A evolução das maneiras de lidar com a menstruação ao longo do tempo

Ainda hoje, e durante grande parte da história, a menstruação é associada a tabus e estigmas. Obviamente muita coisa mudou ao longo dos séculos, mas ainda há muito o que se debater e aqui vamos falar um pouco sobre essa evolução.

Crenças sobre a menstruação ser anti-higiênica ou impura renderam sentimentos e percepções que perduram até os dias de hoje na sociedade. Mas sabia que nem sempre foi assim?

Segundo Hanafi, professora de história moderna da Universidade francesa de Angers, nos tempos medievais e modernos, falava-se da menstruação porque era uma questão crucial de saúde que dizia respeito a toda a família. Dessa forma as mulheres da mesma família ou comunidade informavam-se principalmente entre si, mas também discutiam seus ciclos menstruais com os homens em correspondências, ao tio ou pai.

Já no século XIX, com o surgimento da burguesia, que erigiu novos modelos sociais, a menstruação tornou-se um tabu.
Quando as pessoas tinham pouco conhecimento sobre biologia e sobre o sistema reprodutor humano viam a menstruação como algo impuro, rotulando mulheres baseando-se em crenças religiosas. Crenças essas que colaboraram para que a menstruação fosse vista como vergonhosa causando repulsa ao sangue menstrual e fazendo com que as mulheres se esforçassem para esconder seu ciclo das vistas da população. Podemos dizer que ainda hoje carregamos alguns resquícios dessas crenças, herdamos esse bloqueio em relação à menstruação, concordam?

Em relação aos produtos que eram utilizados também houveram várias fases e mudanças.

Supõe-se que no Egito antigo as mulheres usavam panos que eram lavados e reutilizados ou tampões feitos de papiro ou palitos de madeira enrolados em fiapos. Já os romanos usavam absorventes internos feitos de lã.
Em algum momento do final do século 19, quando a preocupação com a higiene das mulheres tornou-se uma realidade, as pessoas começaram a descobrir que não era higiênico para as mulheres sangrarem constantemente suas roupas e então começaram a pensar em um mercado de “higiene” menstrual.

Foi quando entre 1854 e 1915, vinte patentes foram apresentadas para produtos menstruais. Inclusive com os primeiros copos menstruais que eram geralmente feitos de, pasmem, alumínio ou borracha dura.
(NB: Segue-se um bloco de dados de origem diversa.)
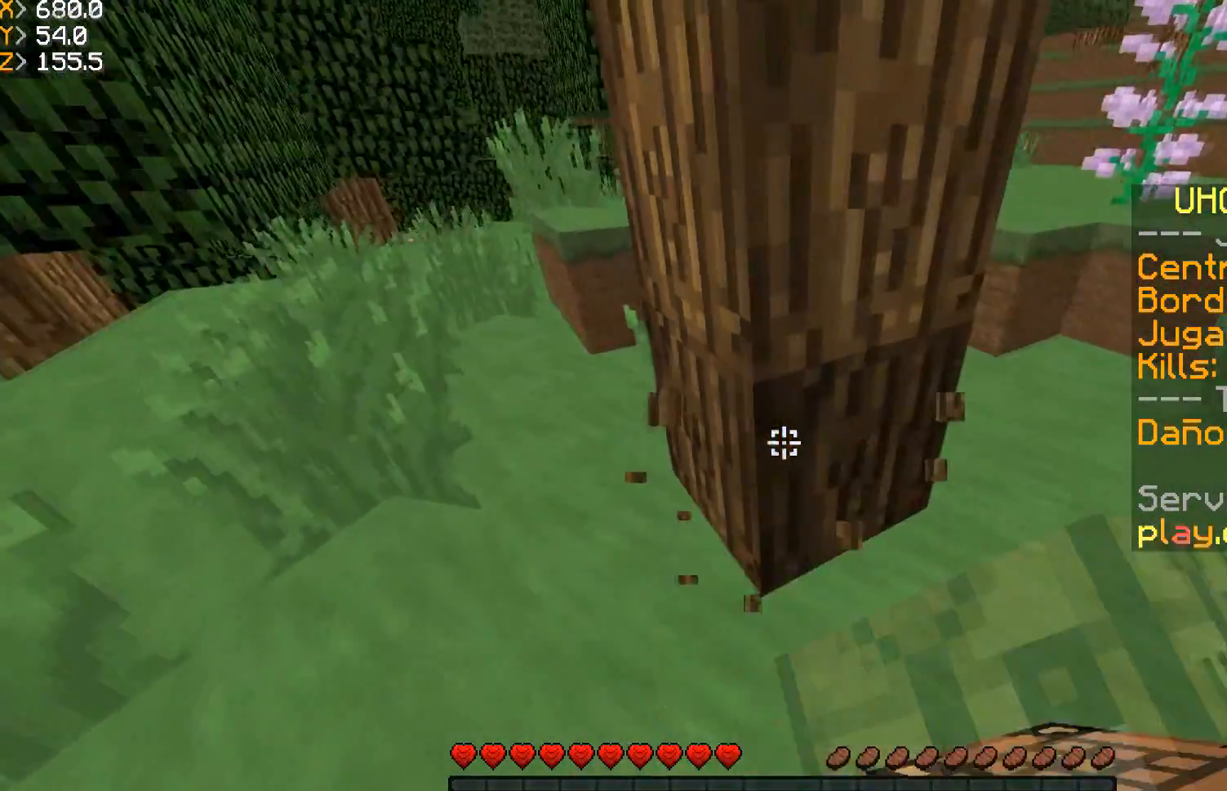
{"keys": ["d"], "mouse": ["left"], "events": [[233, "d", "up"], [333, "d", "down"]]}
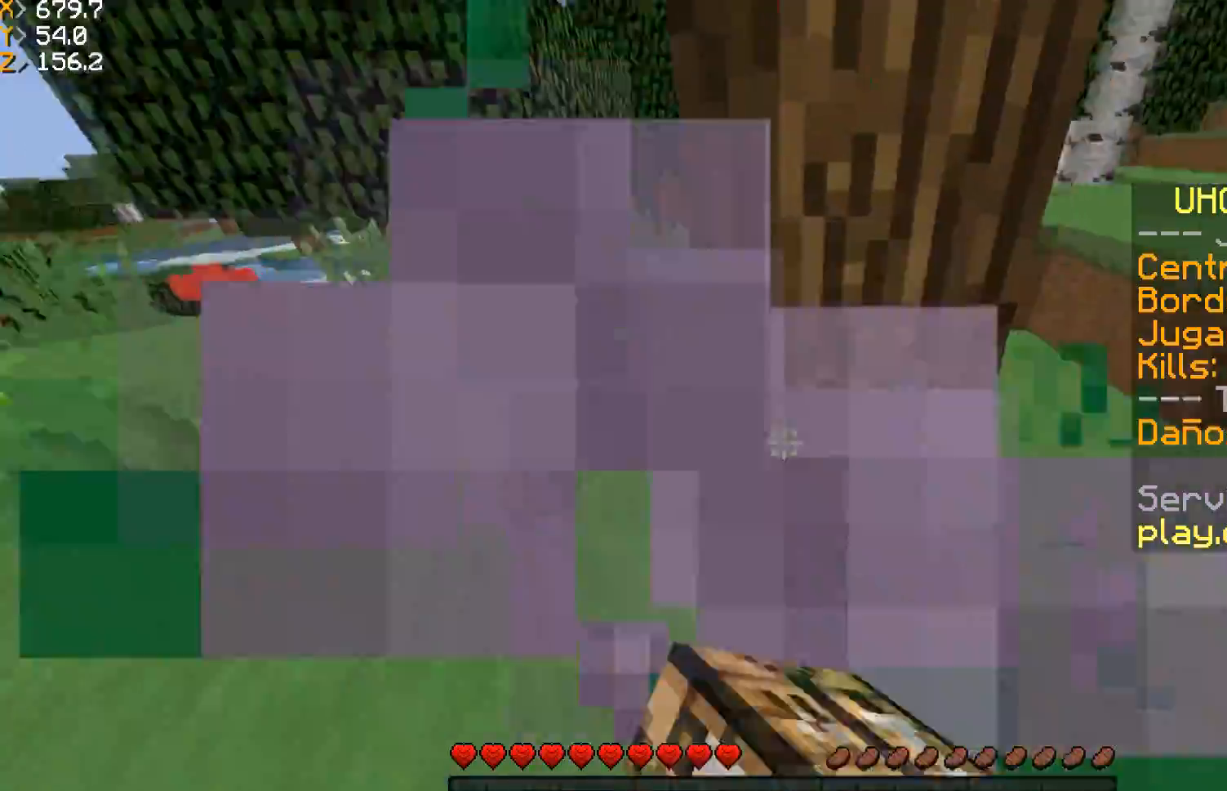
{"keys": ["d"], "mouse": ["left"], "events": []}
Calças de borracha e toalhas de Lister (um precursor dos absorventes largos) também surgiram.

Outros produtos começaram a ser comercializados em 1890 como por exemplo o “Cinto Elástico Doily para Senhoras” (um cinto de seda e elástico ao qual você conectaria uma almofada) e “Almofada Antiséptica e Absorvente”. Em 1956, Leona Chalmers atualizou o copo menstrual, utilizando materiais mais macios. Em 1970 à medida que os movimentos feministas e ambientalistas cresciam, as opções de copos menstruais reutilizáveis, esponjas menstruais e opções biodegradáveis se tornaram mais populares. Já em 1972 foram lançados os primeiros absorventes sem cinto que já variavam de acordo com a intensidade do fluxo. Em 1980 os absorventes com abas chegam ao mercado.

Atualmente temos muitas opções para lidar com a menstruação. Por aqui sempre preferimos as opções menos prejudiciais ao meio ambiente e à nossa saúde como as calcinhas menstruais. A preocupação com o impacto ambiental causado pelos produtos descartáveis nos faz buscar por métodos orgânicos reutilizáveis que antigamente eram comuns e que hoje, com novas tecnologias são boas opções à saúde feminina.

No entanto, os absorventes reutilizáveis ainda demandam uma atitude diferente de aceitação em relação ao sangue menstrual o que se relaciona com o empoderamento femino e entendimento do funcionamento natural do nosso corpo. Isso é algo que ainda precisa ser debatido, pois o estigma em torno da menstruação ainda está presente na sociedade. Um pequeno passo para mudar este cenário é conversarmos mais abertamente sobre isso com nossos familiares, nossos amigos, no trabalho, etc. Devemos deixar de lado os eufemismos que reforçam que a menstruação é uma vergonha que deve ser escondida e passar a reconhecer que ela é uma função natural do nosso corpo.

Se você quer experimentar novas opções para o seu ciclo que te trarão conforto e segurança sem prejudicar o meio ambiente, te convidamos a conhecer a Calcinha Absorvente Reutilizável Beegreen que além de sustentável, cuida da saúde íntima.

Desde o equilíbrio do pH, microflora, temperatura íntima, conforto menstrual e segurança clínica, todos detalhes foram pensados considerando saúde e conforto. E tem mais! As propriedades antibacterianas dos tecidos de alta tecnologia utilizados evitam o odor! Mais saúde e conforto para o seu ciclo com forro 100% algodão.

A Beegreen veio para somar nas opções de cuidado apresentando mais uma alternativa para sua saúde íntima. Juntando essa alternativa, vontade de mudança e conversas abertas, podemos garantir conforto, bem-estar, autonomia e liberdade para as mulheres durante seu ciclo menstrual.

Bora mudar de atitude e experimentar uma nova relação com nosso corpo?

 

Referências:
1. https://www.em.com.br/app/noticia/internacional/2022/05/27/interna_internacional,1369404/como-as-mulheres-administraram-suas-menstruacoes-ao-longo-dos-seculos.shtml
2. https://www.youtube.com/watch?v=yBriz8HBe4I&ab_channel=CanalHist%C3%B3riaeTu
3. https://helloclue.com/pt/artigos/absorventes-e-mais/uma-breve-historia-dos-produtosmenstruais-modernos
4. https://www.bbc.com/portuguese/articles/c3g37l16941o

Todos os produtos

Entre em contato!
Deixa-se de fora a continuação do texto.